I figured u might have heard of the guy . The main reason i posted the link lies in his definition of frame. A ''frame'' the way I see it is meta-data, more over it can provide a data structure for situations. Instances of frames are memories and sets of frames are an NPC''s intelligence. Frames can provide the precedence for the NPC''s in your system.
The intelligence of your NPC''s could be provided by symantic nets of ''frames'' to provide both memory and reasoning abilities. Frames combined with pattern matching could allow your NPC''s to infer what to do in similar situations, maybe even unsimilar situations by frame ''addition''. Tuning what frames a NPC has in its net or even applying weights to them can give NPC''s seemingly unique ways to go about trying to solve a problem.

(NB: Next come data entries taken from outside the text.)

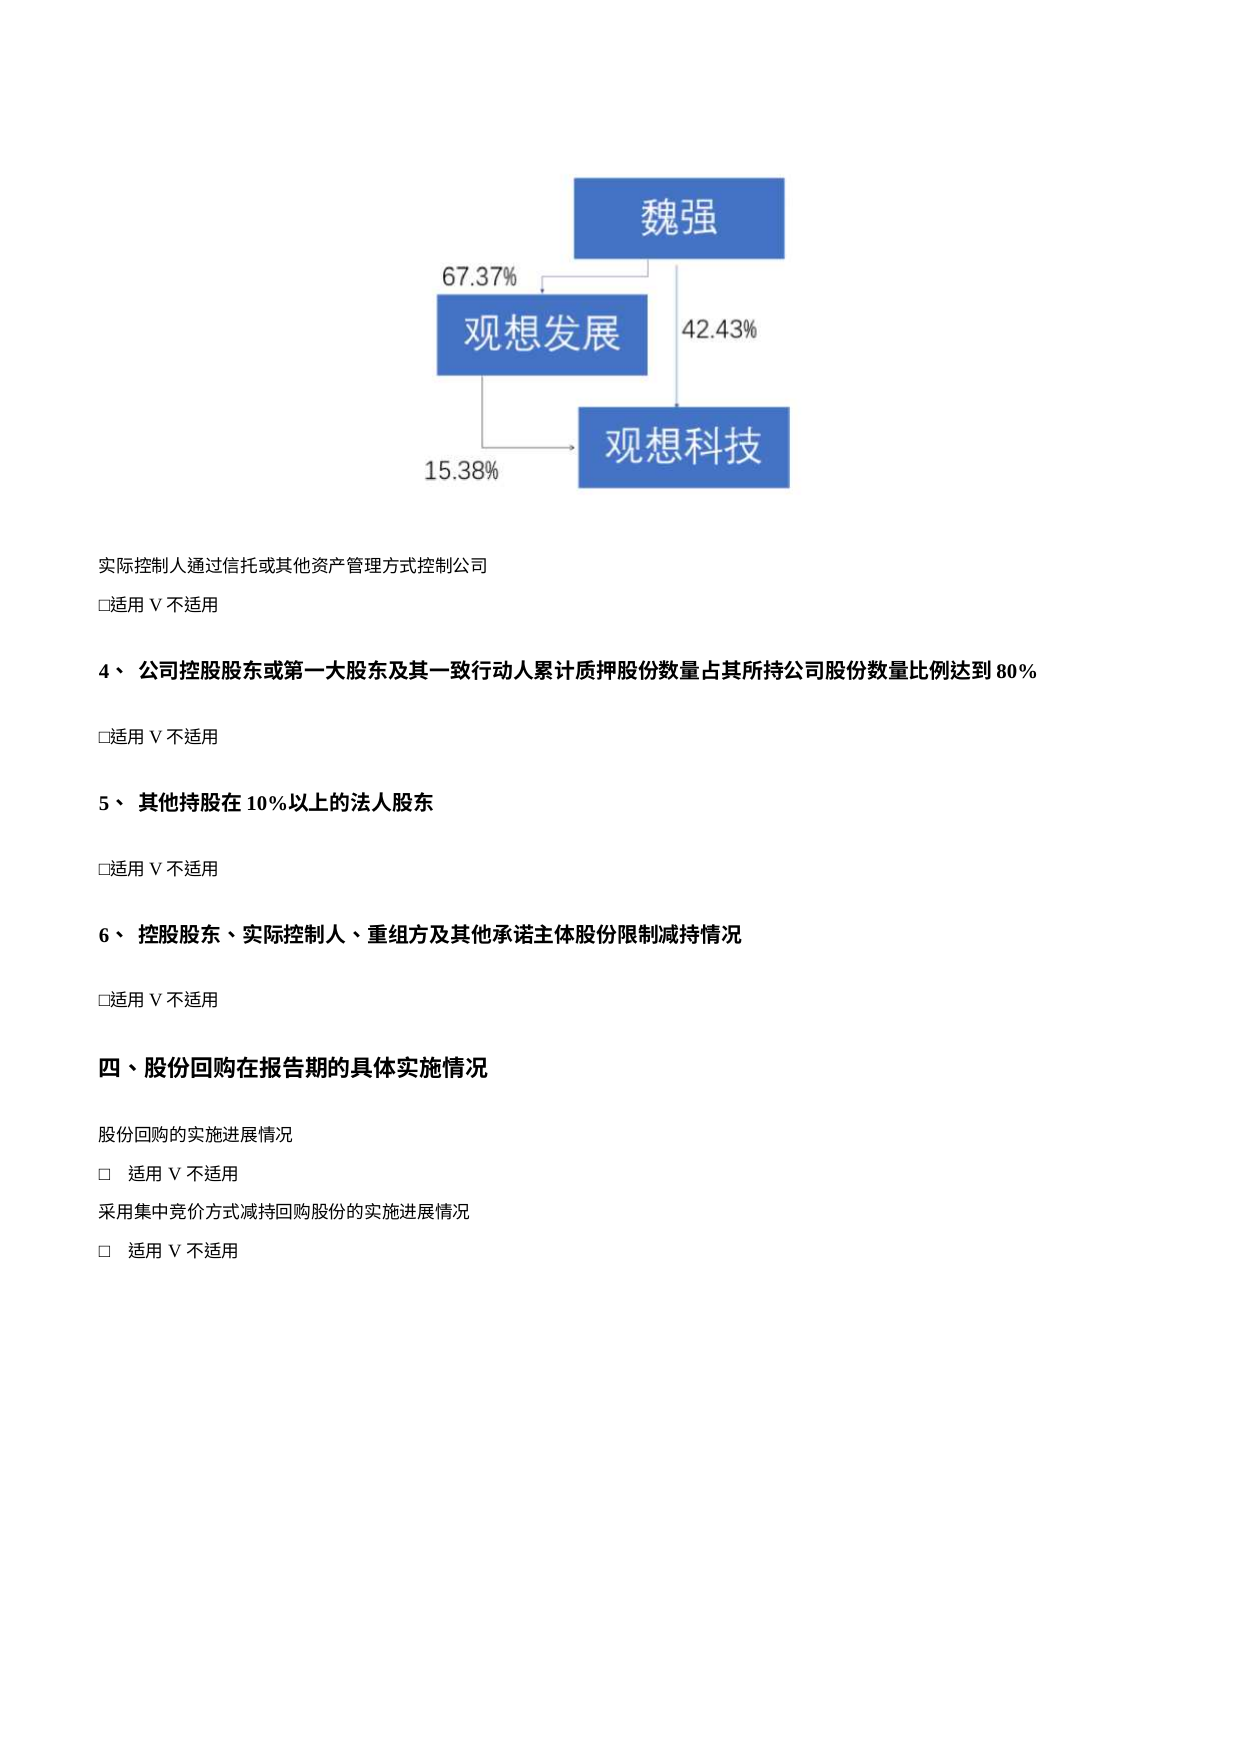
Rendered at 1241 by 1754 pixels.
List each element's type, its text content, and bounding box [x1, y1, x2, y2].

text □适用V不适用 [98, 856, 1141, 880]
picture [368, 142, 871, 523]
text □适用V不适用 [98, 593, 1141, 617]
subtitle 6、 控股股东、实际控制人、重组方及其他承诺主体股份限制减持情况 [98, 920, 1141, 948]
text 股份回购的实施进展情况 [98, 1122, 1141, 1147]
text 实际控制人通过信托或其他资产管理方式控制公司 [98, 554, 1141, 578]
text □适用V不适用 [98, 724, 1141, 748]
list 适用 V 不适用 [98, 1161, 1141, 1185]
text □适用V不适用 [98, 988, 1141, 1012]
list 适用 V 不适用 [98, 1239, 1141, 1263]
subtitle 四、股份回购在报告期的具体实施情况 [98, 1052, 1141, 1083]
subtitle 5、 其他持股在10%以上的法人股东 [98, 788, 1141, 817]
text 采用集中竞价方式减持回购股份的实施进展情况 [98, 1200, 1141, 1224]
subtitle 4、 公司控股股东或第一大股东及其一致行动人累计质押股份数量占其所持公司股份数量比例达到80% [98, 656, 1141, 685]
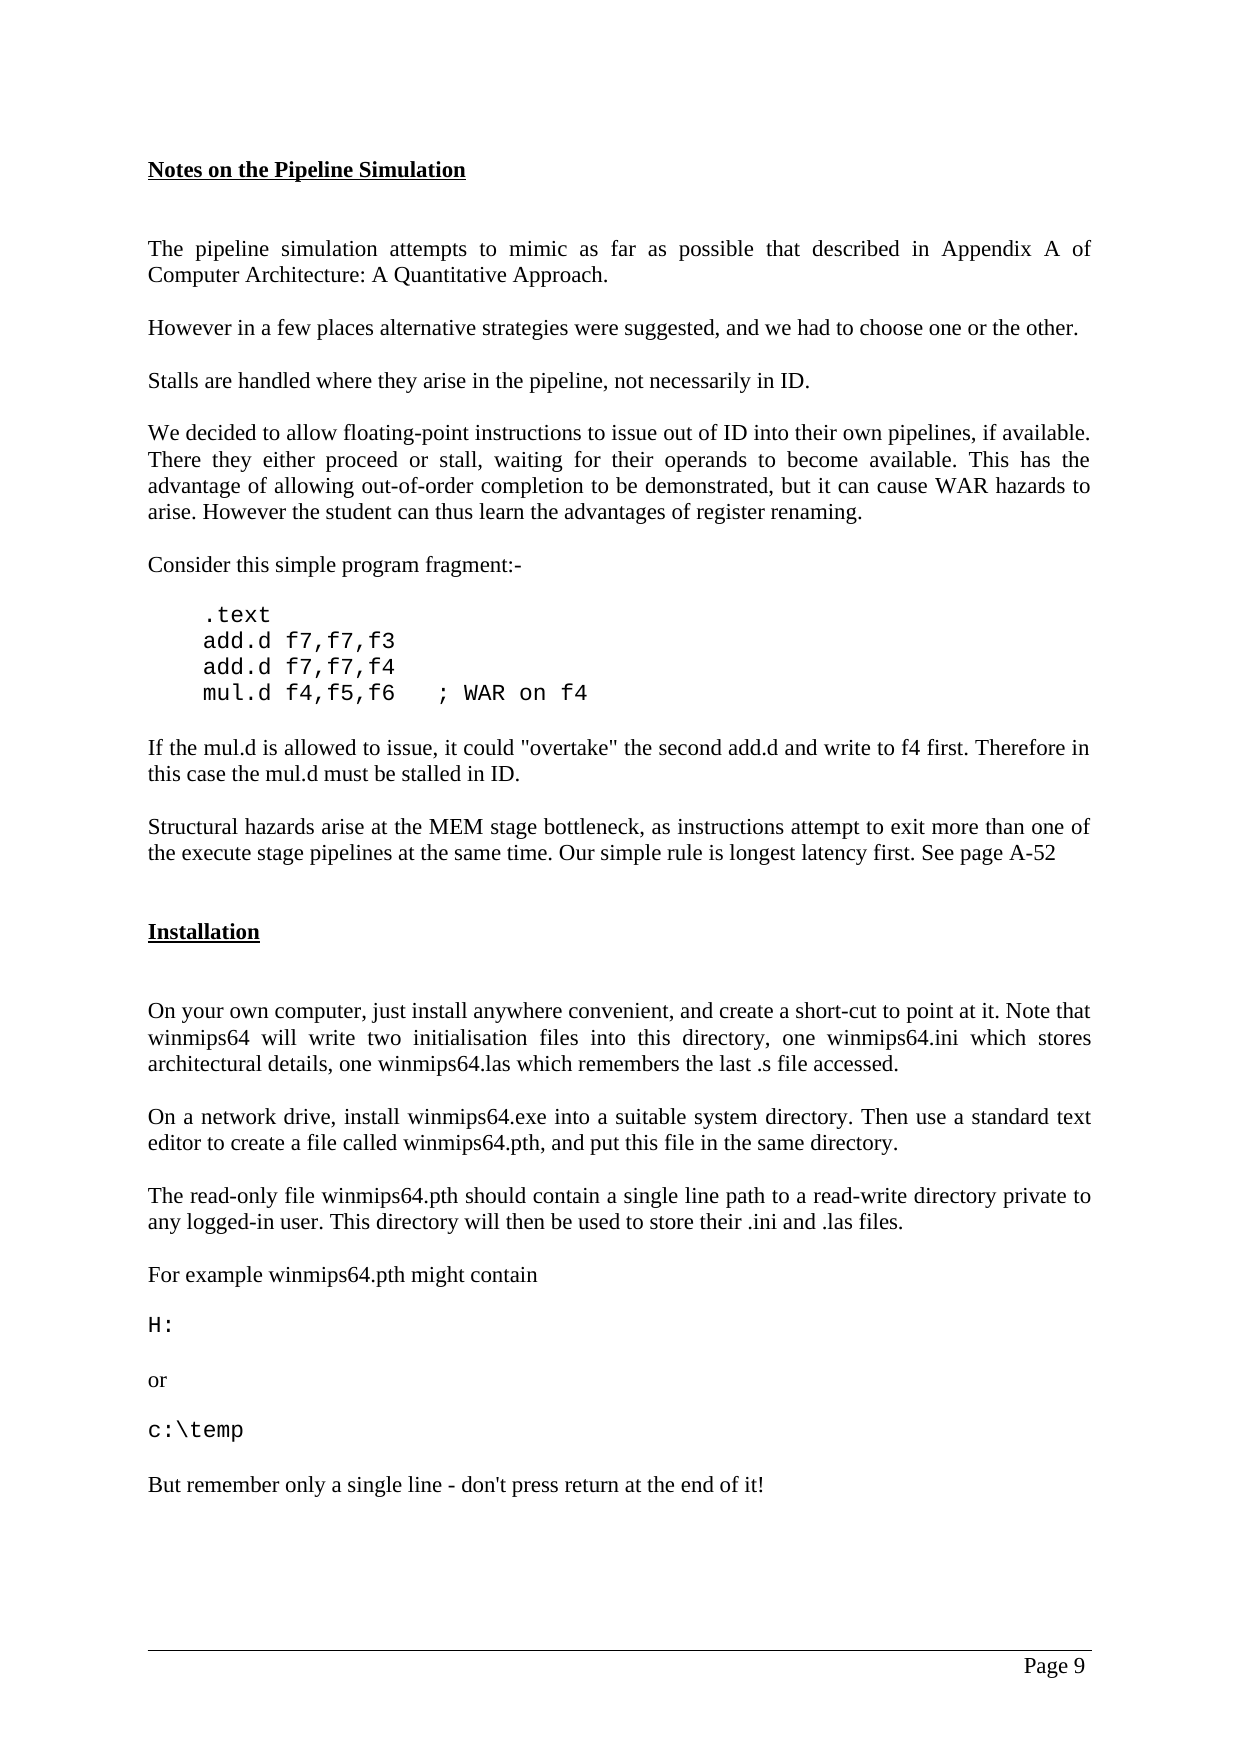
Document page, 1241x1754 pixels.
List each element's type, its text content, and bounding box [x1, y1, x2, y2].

text But remember only a single line - don't press return at the end of it! [148, 1471, 1092, 1497]
text On your own computer, just install anywhere convenient, and create a short-cut to point at it. Note that winmips64 will write two initialisation files into this directory, one winmips64.ini which stores architectural details, one winmips64.las which remembers the last .s file accessed. [148, 997, 1092, 1077]
text If the mul.d is allowed to issue, it could "overtake" the second add.d and write to f4 first. Therefore in this case the mul.d must be stalled in ID. [148, 734, 1092, 787]
text The read-only file winmips64.pth should contain a single line path to a read-write directory private to any logged-in user. This directory will then be used to store their .ini and .las files. [148, 1182, 1092, 1235]
text For example winmips64.pth might contain [148, 1261, 1092, 1287]
text c:\temp [148, 1419, 1092, 1445]
text or [148, 1366, 1092, 1392]
text add.d f7,f7,f3 [148, 630, 1092, 656]
subtitle Installation [148, 918, 1092, 945]
text We decided to allow floating-point instructions to issue out of ID into their own pipelines, if available. There they either proceed or stall, waiting for their operands to become available. This has the advantage of allowing out-of-order completion to be demonstrated, but it can cause WAR hazards to arise. However the student can thus learn the advantages of register renaming. [148, 419, 1092, 525]
text However in a few places alternative strategies were suggested, and we had to choose one or the other. [148, 314, 1092, 340]
text The pipeline simulation attempts to mimic as far as possible that described in Appendix A of Computer Architecture: A Quantitative Approach. [148, 235, 1092, 288]
text Consider this simple program fragment:- [148, 551, 1092, 577]
text add.d f7,f7,f4 [148, 656, 1092, 682]
text Structural hazards arise at the MEM stage bottleneck, as instructions attempt to exit more than one of the execute stage pipelines at the same time. Our simple rule is longest latency first. See page A-52 [148, 813, 1092, 866]
text On a network drive, install winmips64.exe into a suitable system directory. Then use a standard text editor to create a file called winmips64.pth, and put this file in the same directory. [148, 1103, 1092, 1156]
text mul.d f4,f5,f6 ; WAR on f4 [148, 682, 1092, 708]
text H: [148, 1314, 1092, 1340]
text Stalls are handled where they arise in the pipeline, not necessarily in ID. [148, 367, 1092, 393]
subtitle Notes on the Pipeline Simulation [148, 156, 1092, 182]
text .text [148, 604, 1092, 630]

Uniqueness and intelligence must be accomplished for the illusion of a living world. The annotation provides the intelligence, the frmaes can provide the uniqueness. In the context of the annotated objects I also believe this can be used to limit the intelligence of the NPC''s, which I feel is important because even though the point is the NPC should seem intelligent I also believe the player will eventually get pissed if the NPC continually beats him/her to solving puzzles and the sort. The NPC already has the advantage of an ''intrinsic UI'' versus the players'' so the game might become to difficult, or discouraging if the NPC''s are ''superhumans''.
SpittingTrashcan, I completely agree with what you said about the annotations supplementing user controls. It would really simplify controls and provide a better gaming experience. You weren''t being abstract either, it would be great for a control system to provide functionality without adding to the button count.